● **Aim of the exercise**
The entire listing below should be output exactly as it stands.

----------

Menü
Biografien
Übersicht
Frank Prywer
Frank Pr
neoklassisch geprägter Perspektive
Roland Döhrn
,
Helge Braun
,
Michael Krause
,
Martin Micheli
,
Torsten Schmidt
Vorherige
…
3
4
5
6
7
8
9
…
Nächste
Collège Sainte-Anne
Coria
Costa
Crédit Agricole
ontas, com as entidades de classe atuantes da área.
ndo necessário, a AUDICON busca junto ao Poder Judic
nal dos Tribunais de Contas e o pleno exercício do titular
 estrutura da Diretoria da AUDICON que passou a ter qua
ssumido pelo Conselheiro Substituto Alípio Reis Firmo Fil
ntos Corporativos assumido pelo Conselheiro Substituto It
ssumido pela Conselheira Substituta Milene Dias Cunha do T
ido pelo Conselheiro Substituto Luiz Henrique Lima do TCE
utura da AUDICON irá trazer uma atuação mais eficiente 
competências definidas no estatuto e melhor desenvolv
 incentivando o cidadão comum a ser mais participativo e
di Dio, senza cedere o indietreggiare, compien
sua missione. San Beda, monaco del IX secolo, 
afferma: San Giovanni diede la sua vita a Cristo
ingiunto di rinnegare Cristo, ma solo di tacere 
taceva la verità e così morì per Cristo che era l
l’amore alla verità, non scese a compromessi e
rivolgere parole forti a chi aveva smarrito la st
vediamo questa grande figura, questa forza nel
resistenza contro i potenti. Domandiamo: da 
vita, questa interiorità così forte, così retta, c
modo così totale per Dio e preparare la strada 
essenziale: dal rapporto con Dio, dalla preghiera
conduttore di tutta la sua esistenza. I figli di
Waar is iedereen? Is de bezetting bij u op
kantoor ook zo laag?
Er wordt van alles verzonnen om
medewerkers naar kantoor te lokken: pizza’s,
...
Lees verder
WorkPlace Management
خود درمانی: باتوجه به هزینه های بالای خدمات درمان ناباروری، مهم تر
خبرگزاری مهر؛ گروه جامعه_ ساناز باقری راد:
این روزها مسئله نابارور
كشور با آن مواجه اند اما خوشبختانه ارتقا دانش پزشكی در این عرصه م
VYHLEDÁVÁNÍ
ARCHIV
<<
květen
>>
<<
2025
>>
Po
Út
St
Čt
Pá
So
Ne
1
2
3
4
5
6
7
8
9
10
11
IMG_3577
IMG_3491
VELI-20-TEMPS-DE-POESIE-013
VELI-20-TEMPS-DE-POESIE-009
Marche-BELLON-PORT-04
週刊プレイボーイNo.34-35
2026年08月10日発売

----------

● **Output for this task**
Menü
Biografien
Übersicht
Frank Prywer
Frank Pr
neoklassisch geprägter Perspektive
Roland Döhrn
,
Helge Braun
,
Michael Krause
,
Martin Micheli
,
Torsten Schmidt
Vorherige
…
3
4
5
6
7
8
9
…
Nächste
Collège Sainte-Anne
Coria
Costa
Crédit Agricole
ontas, com as entidades de classe atuantes da área.
ndo necessário, a AUDICON busca junto ao Poder Judic
nal dos Tribunais de Contas e o pleno exercício do titular
 estrutura da Diretoria da AUDICON que passou a ter qua
ssumido pelo Conselheiro Substituto Alípio Reis Firmo Fil
ntos Corporativos assumido pelo Conselheiro Substituto It
ssumido pela Conselheira Substituta Milene Dias Cunha do T
ido pelo Conselheiro Substituto Luiz Henrique Lima do TCE
utura da AUDICON irá trazer uma atuação mais eficiente 
competências definidas no estatuto e melhor desenvolv
 incentivando o cidadão comum a ser mais participativo e
di Dio, senza cedere o indietreggiare, compien
sua missione. San Beda, monaco del IX secolo, 
afferma: San Giovanni diede la sua vita a Cristo
ingiunto di rinnegare Cristo, ma solo di tacere 
taceva la verità e così morì per Cristo che era l
l’amore alla verità, non scese a compromessi e
rivolgere parole forti a chi aveva smarrito la st
vediamo questa grande figura, questa forza nel
resistenza contro i potenti. Domandiamo: da 
vita, questa interiorità così forte, così retta, c
modo così totale per Dio e preparare la strada 
essenziale: dal rapporto con Dio, dalla preghiera
conduttore di tutta la sua esistenza. I figli di
Waar is iedereen? Is de bezetting bij u op
kantoor ook zo laag?
Er wordt van alles verzonnen om
medewerkers naar kantoor te lokken: pizza’s,
...
Lees verder
WorkPlace Management
خود درمانی: باتوجه به هزینه های بالای خدمات درمان ناباروری، مهم تر
خبرگزاری مهر؛ گروه جامعه_ ساناز باقری راد:
این روزها مسئله نابارور
كشور با آن مواجه اند اما خوشبختانه ارتقا دانش پزشكی در این عرصه م
VYHLEDÁVÁNÍ
ARCHIV
<<
květen
>>
<<
2025
>>
Po
Út
St
Čt
Pá
So
Ne
1
2
3
4
5
6
7
8
9
10
11
IMG_3577
IMG_3491
VELI-20-TEMPS-DE-POESIE-013
VELI-20-TEMPS-DE-POESIE-009
Marche-BELLON-PORT-04
週刊プレイボーイNo.34-35
2026年08月10日発売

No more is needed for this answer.